68-year-old Liu Fanrong makes a hedgehog. (Ju Chuanjianig/For China Daily)
I was still a little boy when I left my hometown in Wendeng, a city on the Jiaodong peninsula in Shandong province. Although I have eaten many steamed buns and breads during the past few decades, I can't forget my memories of eating bobo, a traditional food for festivals in Wendeng.
Bobo are wheat buns that are about four times or even six times larger than usual steamed buns. Skilled housewives can make bobo in shape of different animals and figures, and ornament them with red jujubes and colorful flowers, which look like pieces of exquisite handicrafts.

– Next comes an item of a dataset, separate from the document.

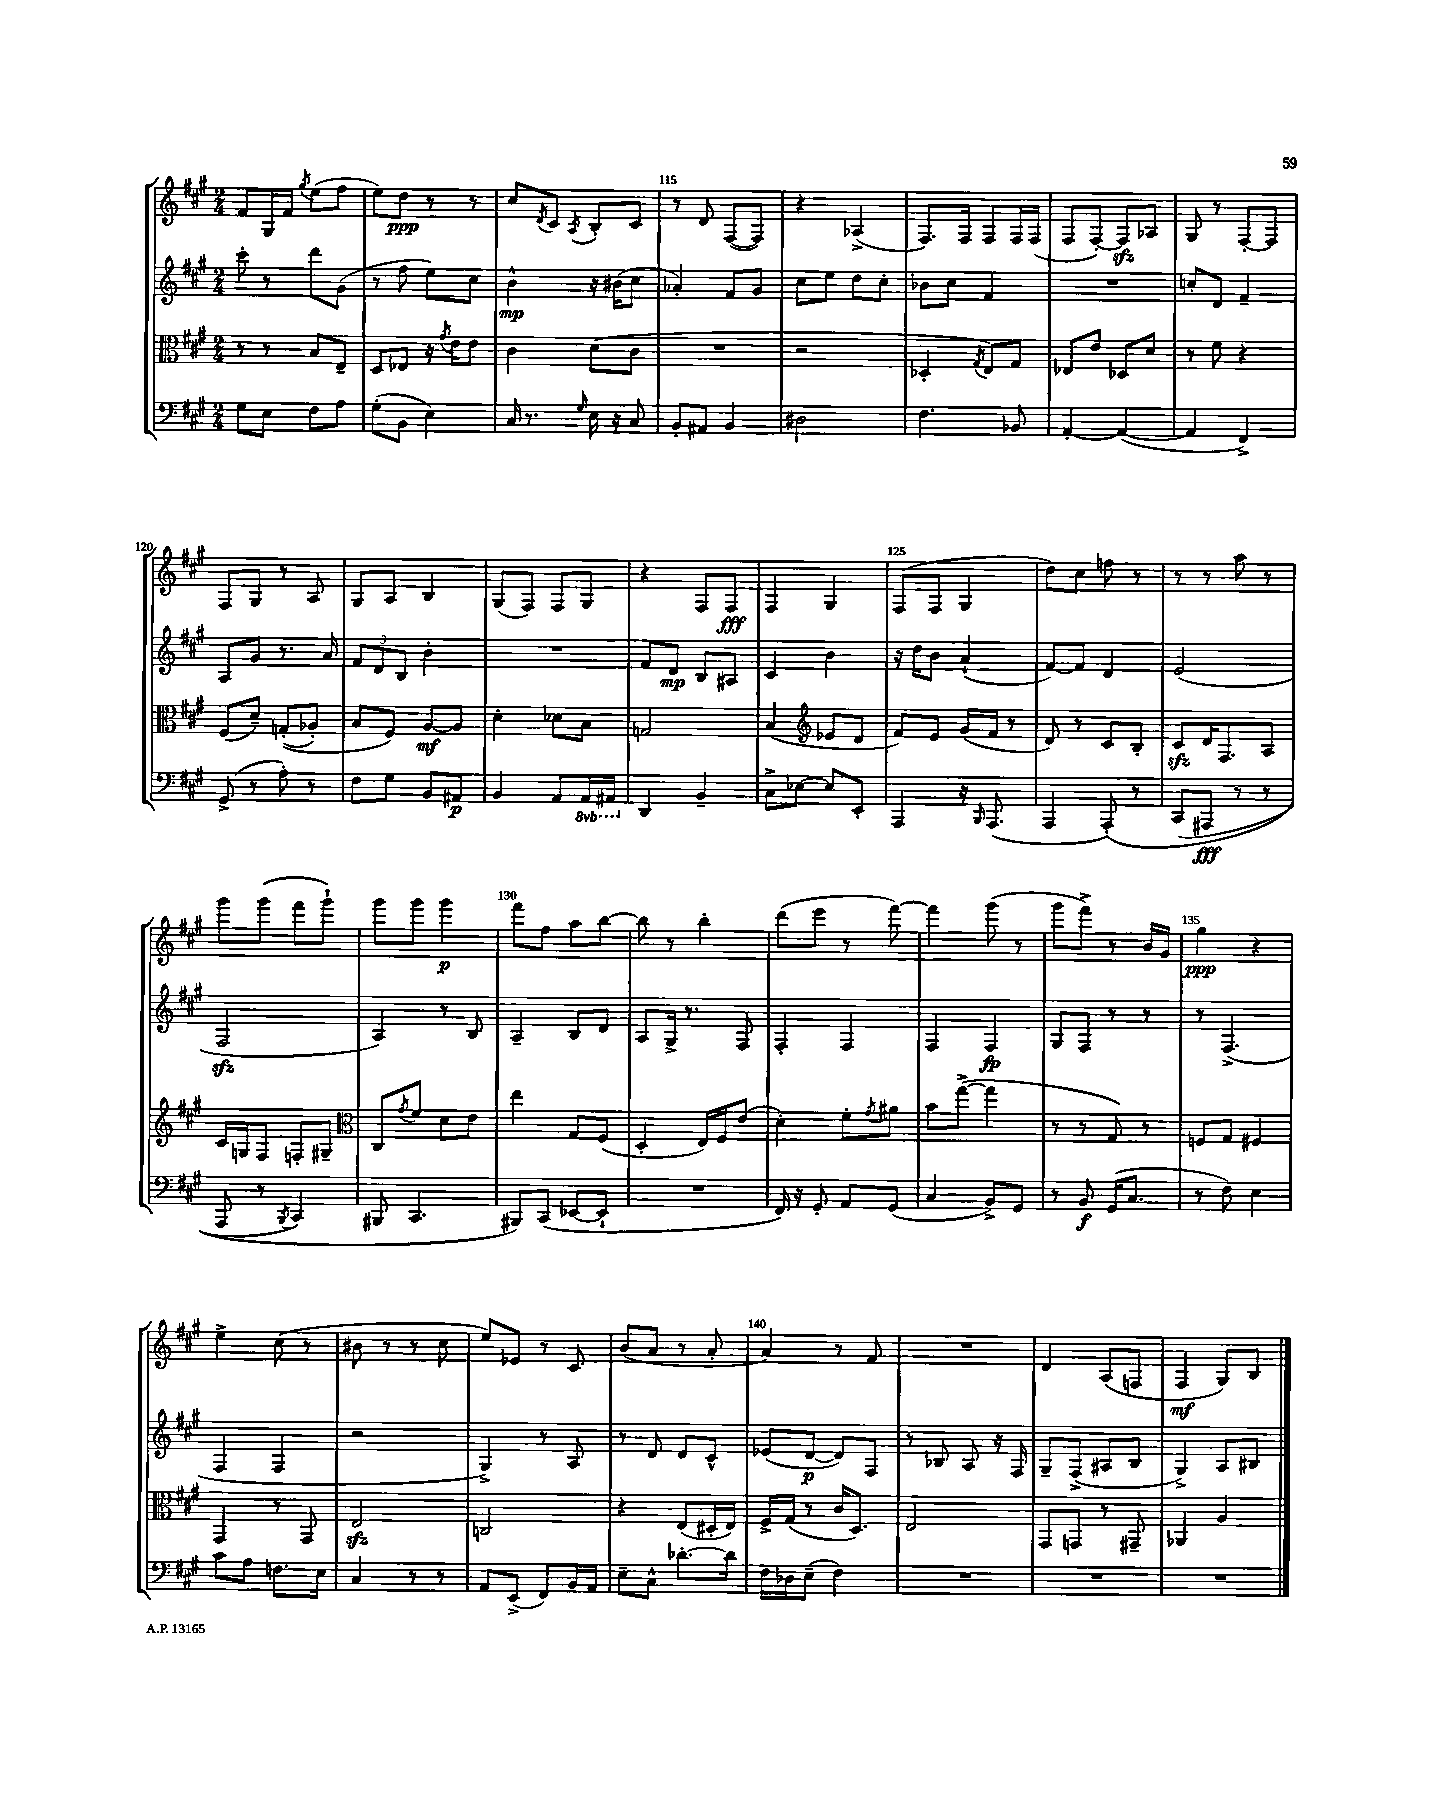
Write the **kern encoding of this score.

In Wendeng, people like to steam bobo for Spring Festival and other celebrations like weddings and birthdays.
With the pace of urbanization in China continuing to accelerate, the number of people who can make the bobo gradually reduced. Now, it has become a rare food for city people.
During this year's Tomb-Sweeping Day holiday, I went to my hometown to interview several inheritors of the technique of making bobo in my hometown, bring back memories of my childhood.

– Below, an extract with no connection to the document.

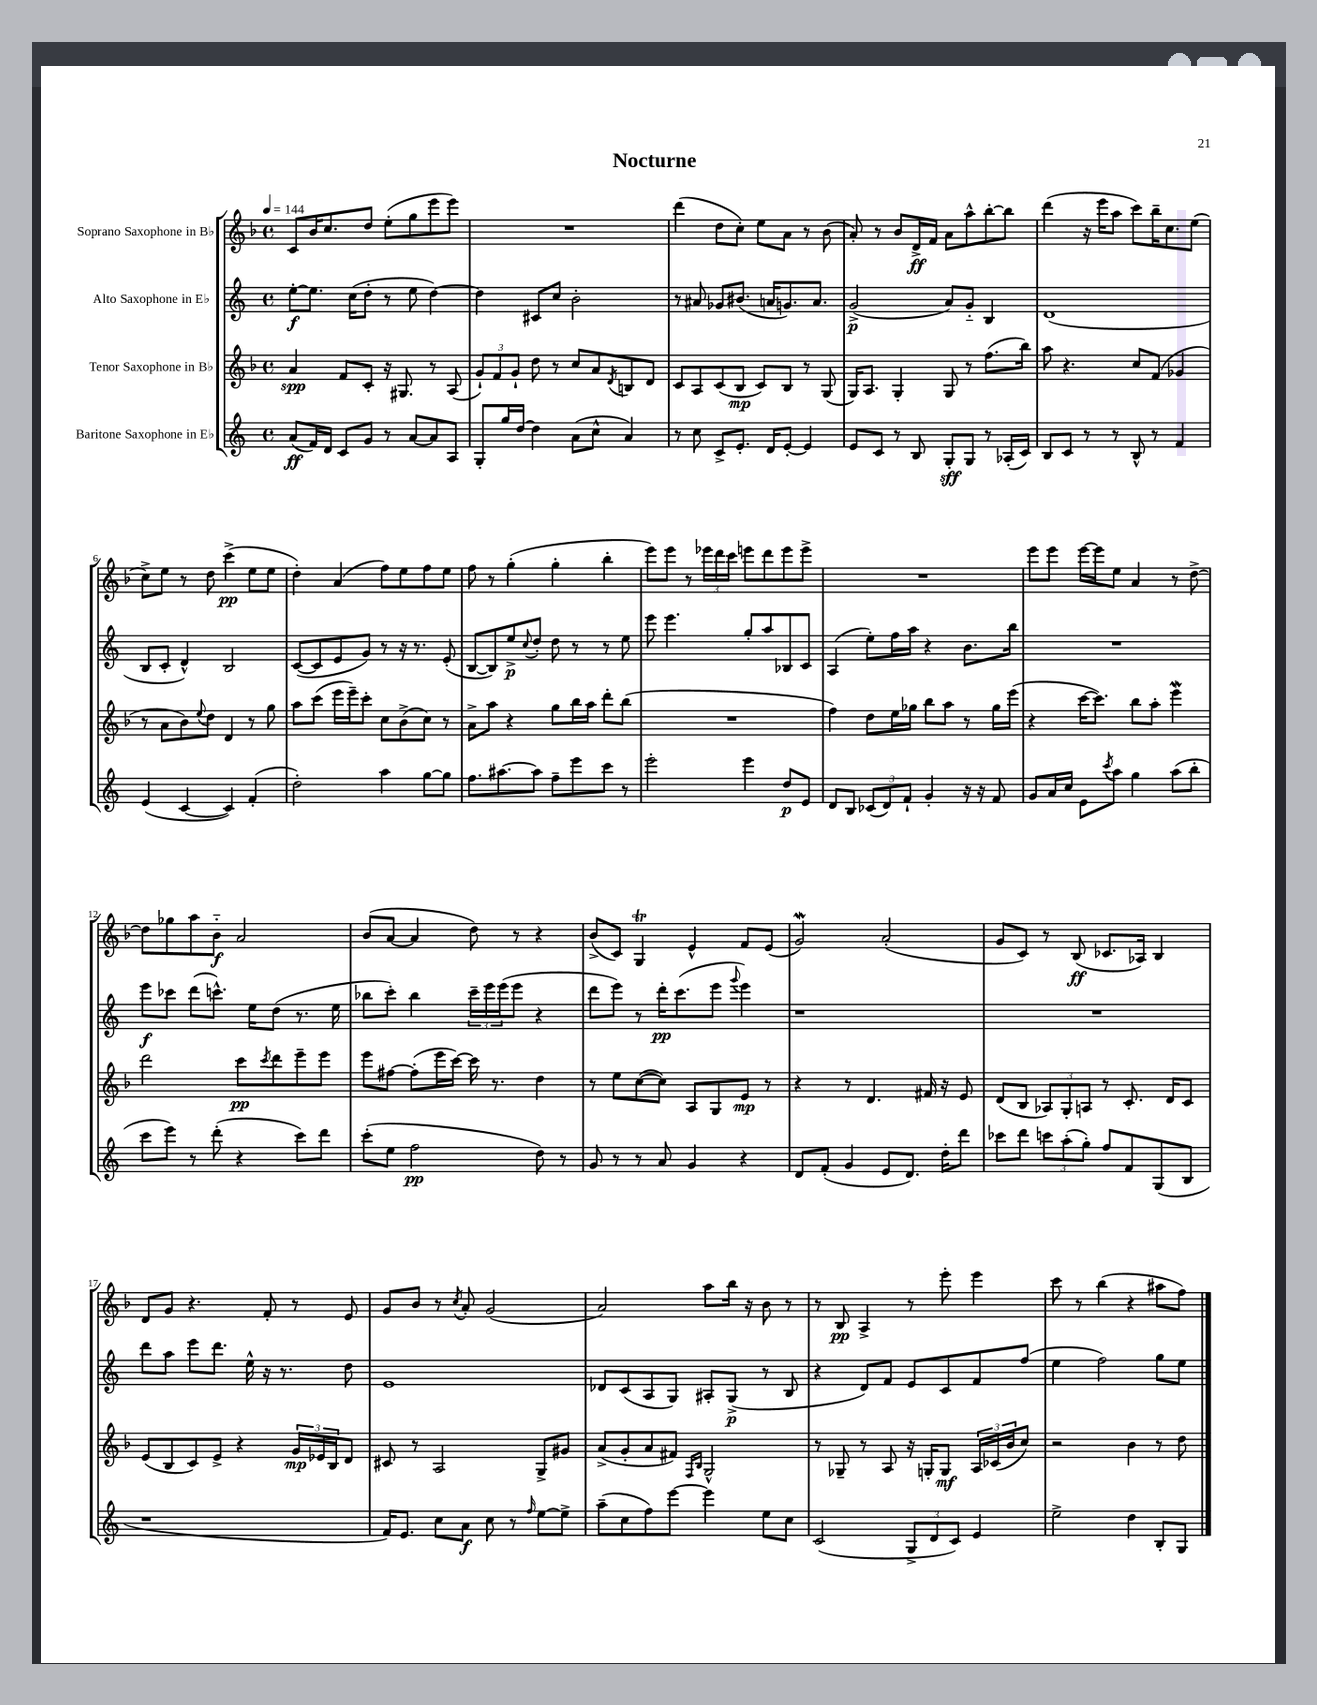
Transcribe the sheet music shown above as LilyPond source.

I went to the bobo shop of Lin Rongtao. He and his mother, Liu Fanrong, were busy with making a bobo for customers to celebrate an older member's birthday in the family. The peach-shaped bobo, on the top of which the Chinese characters "fu" (happiness) and "shou" (longevity), were inscribed was surrounded by a dozen small other bobo.
"This craft has been handed down from generation to generation," the 68-year-old Liu Fanrong told me.
Liu used scissors to make the dough into an animal. Shortly, a bobo looked like a hedgehog, with two small black beans become its eyes. Then Liu made other shapes -- rabbits and birds.
In ancient times, bobo was used in religious worship. It is still popular in the rural areas of Weihai, Qingdao. It is full of distinctive local characteristics.
In 2009, the craftsmanship of flower bobo in Wendeng, were included in the Shandong provincial government's intangible cultural heritage list.
Every year, Wendeng holds a competition to provide a chance for bobo makers to display their unique skills.
Liu Fanrong says: "Every household here will steam bobo during the Spring Festival to usher in good luck for the next year."
"Mothers will steam bobo in shape of children's zodiac signs to celebrate kids' birthdays. In this way, she hopes the children will be healthy and clever."
Lin Rongtao, 46,started to study the craft from his mother when he was 10 year old. In 2010, Lin was awarded "inheritor of Jiaodong flower dough modeling craft" by the Shandong culture department.
Sun Yishu, 40, opened a flower bobo shop in Wendeng in 2000. The shop is not very big, but it has a good reputation. Now, she has opened two such shops and sells more than 1,000 boxes of bobo during Spring Festival.
"My bobo is good-looking and delicious. Lots of South Korean people like it," Sun says excitedly. Many South Korean bosses who open factories here buy my flower bobo to take home."